Problem description:
Every word of every entry must be retyped exactly.

Records provided:
--- START ---
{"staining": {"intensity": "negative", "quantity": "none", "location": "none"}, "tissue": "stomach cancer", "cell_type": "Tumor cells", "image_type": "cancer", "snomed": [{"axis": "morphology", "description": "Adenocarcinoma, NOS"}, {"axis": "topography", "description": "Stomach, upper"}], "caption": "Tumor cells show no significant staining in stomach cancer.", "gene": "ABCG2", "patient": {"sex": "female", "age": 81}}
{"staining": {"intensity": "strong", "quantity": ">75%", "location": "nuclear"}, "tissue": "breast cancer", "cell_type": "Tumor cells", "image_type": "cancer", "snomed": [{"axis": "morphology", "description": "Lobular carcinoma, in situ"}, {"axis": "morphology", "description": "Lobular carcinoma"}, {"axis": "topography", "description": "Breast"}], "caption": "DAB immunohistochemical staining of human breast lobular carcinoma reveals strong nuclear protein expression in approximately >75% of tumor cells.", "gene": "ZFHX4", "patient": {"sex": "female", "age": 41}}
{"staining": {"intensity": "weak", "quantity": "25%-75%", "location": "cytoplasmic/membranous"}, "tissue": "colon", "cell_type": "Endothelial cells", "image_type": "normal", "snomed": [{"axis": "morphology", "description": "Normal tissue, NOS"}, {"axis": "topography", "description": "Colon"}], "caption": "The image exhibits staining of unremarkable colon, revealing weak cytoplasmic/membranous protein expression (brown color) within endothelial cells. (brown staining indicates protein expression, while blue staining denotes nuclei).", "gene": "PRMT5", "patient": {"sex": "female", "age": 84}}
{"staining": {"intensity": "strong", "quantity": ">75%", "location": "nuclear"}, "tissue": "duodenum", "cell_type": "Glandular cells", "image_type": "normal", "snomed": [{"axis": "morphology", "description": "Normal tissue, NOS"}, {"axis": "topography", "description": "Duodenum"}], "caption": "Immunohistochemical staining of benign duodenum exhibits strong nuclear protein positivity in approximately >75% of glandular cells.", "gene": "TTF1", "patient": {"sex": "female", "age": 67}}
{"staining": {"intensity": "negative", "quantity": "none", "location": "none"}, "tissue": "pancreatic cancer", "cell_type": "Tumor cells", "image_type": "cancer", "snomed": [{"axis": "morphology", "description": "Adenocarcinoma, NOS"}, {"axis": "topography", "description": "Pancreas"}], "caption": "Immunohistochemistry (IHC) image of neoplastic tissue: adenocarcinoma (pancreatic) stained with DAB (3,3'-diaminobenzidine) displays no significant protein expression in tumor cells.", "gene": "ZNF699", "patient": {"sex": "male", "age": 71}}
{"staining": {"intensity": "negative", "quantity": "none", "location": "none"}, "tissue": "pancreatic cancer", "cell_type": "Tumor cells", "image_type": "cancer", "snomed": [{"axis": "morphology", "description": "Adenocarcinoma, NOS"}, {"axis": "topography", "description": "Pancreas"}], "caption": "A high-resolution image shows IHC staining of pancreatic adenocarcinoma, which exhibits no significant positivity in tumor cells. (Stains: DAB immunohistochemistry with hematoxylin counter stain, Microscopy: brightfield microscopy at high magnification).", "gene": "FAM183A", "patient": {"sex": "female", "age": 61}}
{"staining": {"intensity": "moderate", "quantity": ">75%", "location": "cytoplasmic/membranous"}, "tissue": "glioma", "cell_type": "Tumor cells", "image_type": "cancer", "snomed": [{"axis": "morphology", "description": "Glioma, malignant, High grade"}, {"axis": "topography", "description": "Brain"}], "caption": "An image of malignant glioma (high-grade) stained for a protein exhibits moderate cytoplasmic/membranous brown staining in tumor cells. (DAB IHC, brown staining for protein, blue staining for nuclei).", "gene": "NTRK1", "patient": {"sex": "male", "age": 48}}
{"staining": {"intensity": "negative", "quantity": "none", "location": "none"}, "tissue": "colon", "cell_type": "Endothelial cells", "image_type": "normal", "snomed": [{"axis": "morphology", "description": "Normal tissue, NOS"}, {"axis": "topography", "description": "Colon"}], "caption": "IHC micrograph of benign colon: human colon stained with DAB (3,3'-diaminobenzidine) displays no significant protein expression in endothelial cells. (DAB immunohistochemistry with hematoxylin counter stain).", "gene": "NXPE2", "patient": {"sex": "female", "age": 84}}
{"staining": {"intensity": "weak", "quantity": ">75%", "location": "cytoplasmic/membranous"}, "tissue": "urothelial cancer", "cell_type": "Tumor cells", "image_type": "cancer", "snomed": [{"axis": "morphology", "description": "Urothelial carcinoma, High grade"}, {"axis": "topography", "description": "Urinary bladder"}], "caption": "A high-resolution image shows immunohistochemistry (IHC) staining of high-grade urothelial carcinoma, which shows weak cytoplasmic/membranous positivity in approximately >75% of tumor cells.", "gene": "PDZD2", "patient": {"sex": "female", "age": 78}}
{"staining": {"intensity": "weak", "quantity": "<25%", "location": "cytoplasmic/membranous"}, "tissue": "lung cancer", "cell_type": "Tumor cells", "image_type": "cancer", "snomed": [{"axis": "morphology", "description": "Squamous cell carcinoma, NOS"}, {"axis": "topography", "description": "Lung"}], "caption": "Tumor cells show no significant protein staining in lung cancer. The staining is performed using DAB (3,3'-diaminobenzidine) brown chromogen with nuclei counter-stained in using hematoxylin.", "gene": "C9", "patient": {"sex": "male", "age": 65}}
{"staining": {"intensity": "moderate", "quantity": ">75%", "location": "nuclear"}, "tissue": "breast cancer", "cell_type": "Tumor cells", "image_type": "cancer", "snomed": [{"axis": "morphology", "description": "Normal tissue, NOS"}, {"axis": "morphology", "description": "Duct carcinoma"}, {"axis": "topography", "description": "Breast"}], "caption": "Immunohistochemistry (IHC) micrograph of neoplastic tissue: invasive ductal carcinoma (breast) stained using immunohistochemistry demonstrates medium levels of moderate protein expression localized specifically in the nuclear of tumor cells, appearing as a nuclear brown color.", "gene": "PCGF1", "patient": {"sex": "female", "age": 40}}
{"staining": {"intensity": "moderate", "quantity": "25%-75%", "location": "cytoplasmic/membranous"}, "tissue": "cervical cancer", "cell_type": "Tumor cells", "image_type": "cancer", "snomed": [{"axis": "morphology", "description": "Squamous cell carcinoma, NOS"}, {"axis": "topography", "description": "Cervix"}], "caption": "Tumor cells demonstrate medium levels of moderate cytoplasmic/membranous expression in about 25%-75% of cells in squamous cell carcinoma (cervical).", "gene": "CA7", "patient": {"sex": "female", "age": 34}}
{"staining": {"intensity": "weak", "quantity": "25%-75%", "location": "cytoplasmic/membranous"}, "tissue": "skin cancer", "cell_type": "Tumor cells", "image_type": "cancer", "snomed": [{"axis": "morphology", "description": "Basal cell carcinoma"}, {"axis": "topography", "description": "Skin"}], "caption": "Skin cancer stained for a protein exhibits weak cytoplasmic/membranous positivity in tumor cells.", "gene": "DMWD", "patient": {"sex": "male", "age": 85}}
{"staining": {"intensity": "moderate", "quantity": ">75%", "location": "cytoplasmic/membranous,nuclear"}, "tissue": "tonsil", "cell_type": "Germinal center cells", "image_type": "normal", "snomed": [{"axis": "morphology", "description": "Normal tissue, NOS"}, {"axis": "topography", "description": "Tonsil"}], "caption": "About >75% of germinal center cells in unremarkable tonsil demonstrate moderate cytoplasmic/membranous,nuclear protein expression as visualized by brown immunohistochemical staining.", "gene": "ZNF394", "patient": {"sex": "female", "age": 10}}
--- END ---
Answer:
{"staining": {"intensity": "negative", "quantity": "none", "location": "none"}, "tissue": "stomach cancer", "cell_type": "Tumor cells", "image_type": "cancer", "snomed": [{"axis": "morphology", "description": "Adenocarcinoma, NOS"}, {"axis": "topography", "description": "Stomach, upper"}], "caption": "Tumor cells show no significant staining in stomach cancer.", "gene": "ABCG2", "patient": {"sex": "female", "age": 81}}
{"staining": {"intensity": "strong", "quantity": ">75%", "location": "nuclear"}, "tissue": "breast cancer", "cell_type": "Tumor cells", "image_type": "cancer", "snomed": [{"axis": "morphology", "description": "Lobular carcinoma, in situ"}, {"axis": "morphology", "description": "Lobular carcinoma"}, {"axis": "topography", "description": "Breast"}], "caption": "DAB immunohistochemical staining of human breast lobular carcinoma reveals strong nuclear protein expression in approximately >75% of tumor cells.", "gene": "ZFHX4", "patient": {"sex": "female", "age": 41}}
{"staining": {"intensity": "weak", "quantity": "25%-75%", "location": "cytoplasmic/membranous"}, "tissue": "colon", "cell_type": "Endothelial cells", "image_type": "normal", "snomed": [{"axis": "morphology", "description": "Normal tissue, NOS"}, {"axis": "topography", "description": "Colon"}], "caption": "The image exhibits staining of unremarkable colon, revealing weak cytoplasmic/membranous protein expression (brown color) within endothelial cells. (brown staining indicates protein expression, while blue staining denotes nuclei).", "gene": "PRMT5", "patient": {"sex": "female", "age": 84}}
{"staining": {"intensity": "strong", "quantity": ">75%", "location": "nuclear"}, "tissue": "duodenum", "cell_type": "Glandular cells", "image_type": "normal", "snomed": [{"axis": "morphology", "description": "Normal tissue, NOS"}, {"axis": "topography", "description": "Duodenum"}], "caption": "Immunohistochemical staining of benign duodenum exhibits strong nuclear protein positivity in approximately >75% of glandular cells.", "gene": "TTF1", "patient": {"sex": "female", "age": 67}}
{"staining": {"intensity": "negative", "quantity": "none", "location": "none"}, "tissue": "pancreatic cancer", "cell_type": "Tumor cells", "image_type": "cancer", "snomed": [{"axis": "morphology", "description": "Adenocarcinoma, NOS"}, {"axis": "topography", "description": "Pancreas"}], "caption": "Immunohistochemistry (IHC) image of neoplastic tissue: adenocarcinoma (pancreatic) stained with DAB (3,3'-diaminobenzidine) displays no significant protein expression in tumor cells.", "gene": "ZNF699", "patient": {"sex": "male", "age": 71}}
{"staining": {"intensity": "negative", "quantity": "none", "location": "none"}, "tissue": "pancreatic cancer", "cell_type": "Tumor cells", "image_type": "cancer", "snomed": [{"axis": "morphology", "description": "Adenocarcinoma, NOS"}, {"axis": "topography", "description": "Pancreas"}], "caption": "A high-resolution image shows IHC staining of pancreatic adenocarcinoma, which exhibits no significant positivity in tumor cells. (Stains: DAB immunohistochemistry with hematoxylin counter stain, Microscopy: brightfield microscopy at high magnification).", "gene": "FAM183A", "patient": {"sex": "female", "age": 61}}
{"staining": {"intensity": "moderate", "quantity": ">75%", "location": "cytoplasmic/membranous"}, "tissue": "glioma", "cell_type": "Tumor cells", "image_type": "cancer", "snomed": [{"axis": "morphology", "description": "Glioma, malignant, High grade"}, {"axis": "topography", "description": "Brain"}], "caption": "An image of malignant glioma (high-grade) stained for a protein exhibits moderate cytoplasmic/membranous brown staining in tumor cells. (DAB IHC, brown staining for protein, blue staining for nuclei).", "gene": "NTRK1", "patient": {"sex": "male", "age": 48}}
{"staining": {"intensity": "negative", "quantity": "none", "location": "none"}, "tissue": "colon", "cell_type": "Endothelial cells", "image_type": "normal", "snomed": [{"axis": "morphology", "description": "Normal tissue, NOS"}, {"axis": "topography", "description": "Colon"}], "caption": "IHC micrograph of benign colon: human colon stained with DAB (3,3'-diaminobenzidine) displays no significant protein expression in endothelial cells. (DAB immunohistochemistry with hematoxylin counter stain).", "gene": "NXPE2", "patient": {"sex": "female", "age": 84}}
{"staining": {"intensity": "weak", "quantity": ">75%", "location": "cytoplasmic/membranous"}, "tissue": "urothelial cancer", "cell_type": "Tumor cells", "image_type": "cancer", "snomed": [{"axis": "morphology", "description": "Urothelial carcinoma, High grade"}, {"axis": "topography", "description": "Urinary bladder"}], "caption": "A high-resolution image shows immunohistochemistry (IHC) staining of high-grade urothelial carcinoma, which shows weak cytoplasmic/membranous positivity in approximately >75% of tumor cells.", "gene": "PDZD2", "patient": {"sex": "female", "age": 78}}
{"staining": {"intensity": "weak", "quantity": "<25%", "location": "cytoplasmic/membranous"}, "tissue": "lung cancer", "cell_type": "Tumor cells", "image_type": "cancer", "snomed": [{"axis": "morphology", "description": "Squamous cell carcinoma, NOS"}, {"axis": "topography", "description": "Lung"}], "caption": "Tumor cells show no significant protein staining in lung cancer. The staining is performed using DAB (3,3'-diaminobenzidine) brown chromogen with nuclei counter-stained in using hematoxylin.", "gene": "C9", "patient": {"sex": "male", "age": 65}}
{"staining": {"intensity": "moderate", "quantity": ">75%", "location": "nuclear"}, "tissue": "breast cancer", "cell_type": "Tumor cells", "image_type": "cancer", "snomed": [{"axis": "morphology", "description": "Normal tissue, NOS"}, {"axis": "morphology", "description": "Duct carcinoma"}, {"axis": "topography", "description": "Breast"}], "caption": "Immunohistochemistry (IHC) micrograph of neoplastic tissue: invasive ductal carcinoma (breast) stained using immunohistochemistry demonstrates medium levels of moderate protein expression localized specifically in the nuclear of tumor cells, appearing as a nuclear brown color.", "gene": "PCGF1", "patient": {"sex": "female", "age": 40}}
{"staining": {"intensity": "moderate", "quantity": "25%-75%", "location": "cytoplasmic/membranous"}, "tissue": "cervical cancer", "cell_type": "Tumor cells", "image_type": "cancer", "snomed": [{"axis": "morphology", "description": "Squamous cell carcinoma, NOS"}, {"axis": "topography", "description": "Cervix"}], "caption": "Tumor cells demonstrate medium levels of moderate cytoplasmic/membranous expression in about 25%-75% of cells in squamous cell carcinoma (cervical).", "gene": "CA7", "patient": {"sex": "female", "age": 34}}
{"staining": {"intensity": "weak", "quantity": "25%-75%", "location": "cytoplasmic/membranous"}, "tissue": "skin cancer", "cell_type": "Tumor cells", "image_type": "cancer", "snomed": [{"axis": "morphology", "description": "Basal cell carcinoma"}, {"axis": "topography", "description": "Skin"}], "caption": "Skin cancer stained for a protein exhibits weak cytoplasmic/membranous positivity in tumor cells.", "gene": "DMWD", "patient": {"sex": "male", "age": 85}}
{"staining": {"intensity": "moderate", "quantity": ">75%", "location": "cytoplasmic/membranous,nuclear"}, "tissue": "tonsil", "cell_type": "Germinal center cells", "image_type": "normal", "snomed": [{"axis": "morphology", "description": "Normal tissue, NOS"}, {"axis": "topography", "description": "Tonsil"}], "caption": "About >75% of germinal center cells in unremarkable tonsil demonstrate moderate cytoplasmic/membranous,nuclear protein expression as visualized by brown immunohistochemical staining.", "gene": "ZNF394", "patient": {"sex": "female", "age": 10}}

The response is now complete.